Densho Digital Archive
Manzanar National Historic Site Collection
Title: June T. Watanabe Interview
Narrator: June T. Watanabe
Interviewer: Kristen Luetkemeier
Location: Anaheim, California
Date: October 15, 2014
Densho ID: denshovh-wjune-01-0017

<Begin Segment 17>

KL: Have there been time -- you're ninety, have there been other times in your life when you've sensed a similar climate to 1942 and '42? Have you ever been worried that something similar could happen again?

JW: Well, you know what, remember when the Muslims started coming in and they started... they're fine, they have their own churches now, you know, this is what I think should be. If they want to build a moslim, is that what they call them?

KL: A mosque?

JW: A mosque and have their own religion, fine, as long as politically, as long as they don't form their own anti type of groups, I think that's fine. And we never did, I don't think the Japanese ever had any feelings of being anti towards United States. It's just not right, you know, to have a whole bunch of people like that, thousands of people. And I'm glad that you do have these museums, and I'm glad to hear about them, the McGehee, Arkansas, one too because that's the only way people, a lot of people will learn by attending things, if they can't find it in the books in school, people have that opportunity to visit. I really do think... and they should publicize it more maybe. Do the people in Arkansas know there is such a...

KL: I don't know. Arkansas has a pretty active State Office for Historic Preservation, and they put out a lot funding, kind of at county levels to help. There was a big one year anniversary, the museum's just about a year and a half old, so I don't know. Probably some people know and some people don't. Probably its reputation... I mean, a lot of people know about Manzanar through word of mouth.

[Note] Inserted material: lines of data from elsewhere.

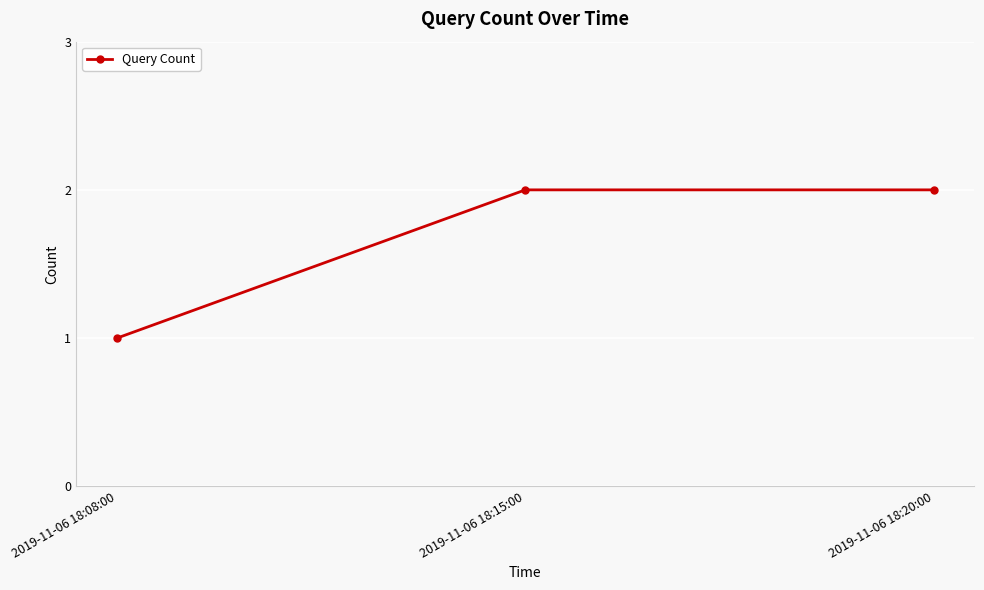

What is the sum of the values at 2019-11-06 18:08:00 and 2019-11-06 18:20:00?

3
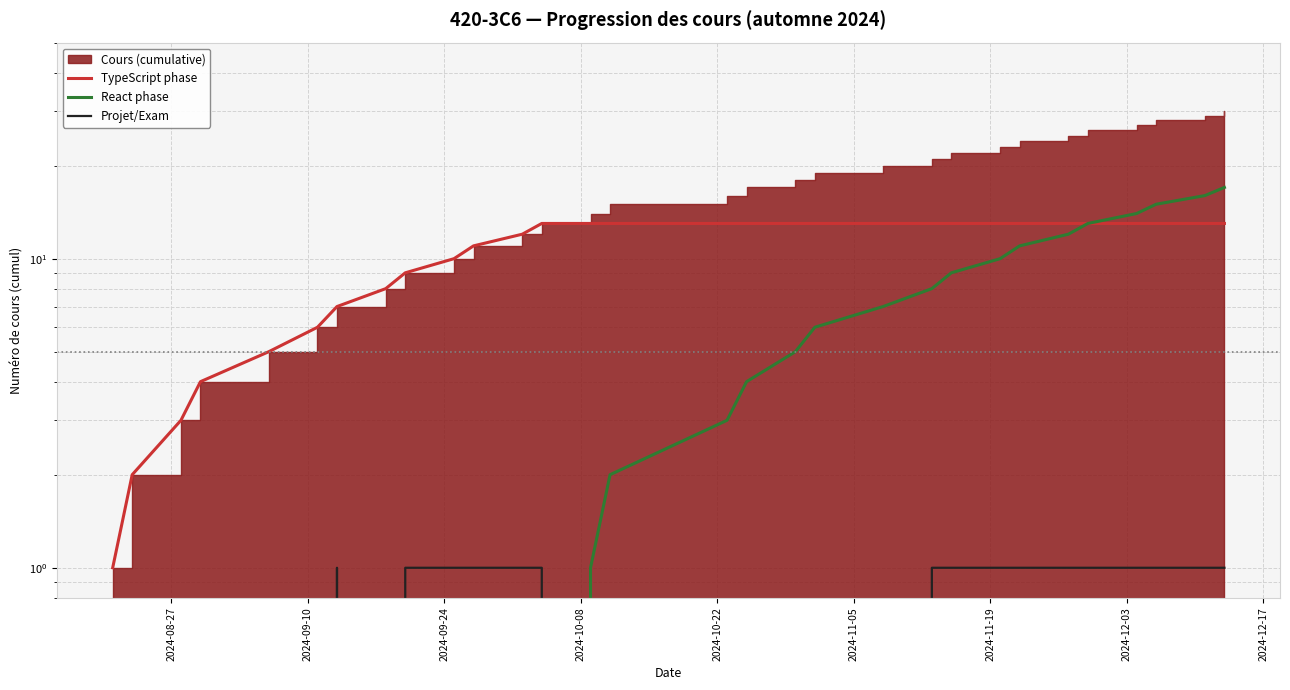

At how many categories does at least one series exceed 12?

18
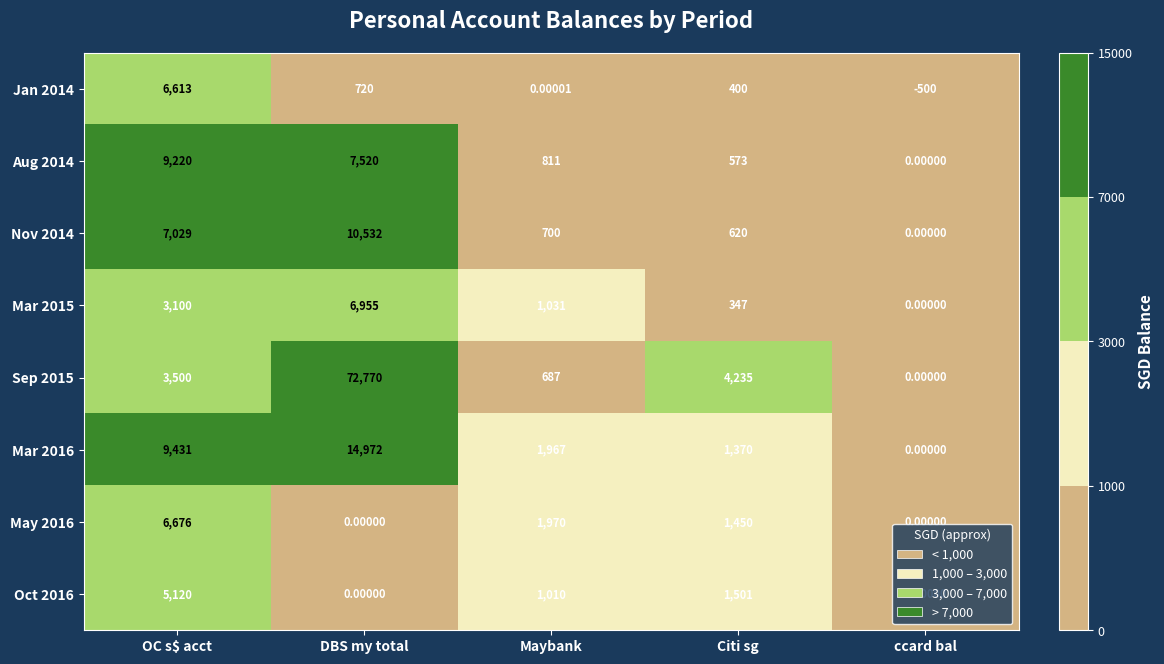

List the labels in order of Sep 2015 value, smallest first.

ccard bal, Maybank, OC s$ acct, Citi sg, DBS my total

JW: We learned a lot about it from... well, I don't know that everybody... the Rafu Shimpo, you've heard of the Rafu Shimpo? It's always Heart Mountain or Manzanar, you know. Very seldom do I hear of Jerome, Topaz, that center Topaz. There's Heart Mountain, Granada, Colorado. Poston we hear a lot about, too. We saw, at this seniors' last Wednesday's meeting a movie on Poston, how the state has developed that into a travel thing, an Indian... is it a reservation?

KL: It's a reservation.

JW: A reservation.

KL: It was even in the '40s.

JW: It was? And then they have the water system going.

KL: Yeah, it's interesting, the story I've always heard about Poston is that the tribe didn't want the confinement camp on the reservation, but the federal agency did.

JW: And they set it up.

KL: So it went in the camp. But there's a neat relationship I think, I had a visitor about a year ago at Manzanar tell me they had been to a reunion at Poston that summer, and there were tribal members with the Japanese American people throughout the whole, every part of the reunion, there was a dinner and there were tribal members, and families who either had been or had family members in Poston. And then there was a walking tour, the tribal members were there, and some of these descendants and stuff.

JW: Is that right?

KL: It sounds like kind of a neat relationship.

JW: That's nice, oh, that's nice. But they still have it there.

KL: Yeah, there's a memorial there and there's a group that's brought back one of the barracks. There's stuff going on in a lot of places, there's a museum in the works in Topaz.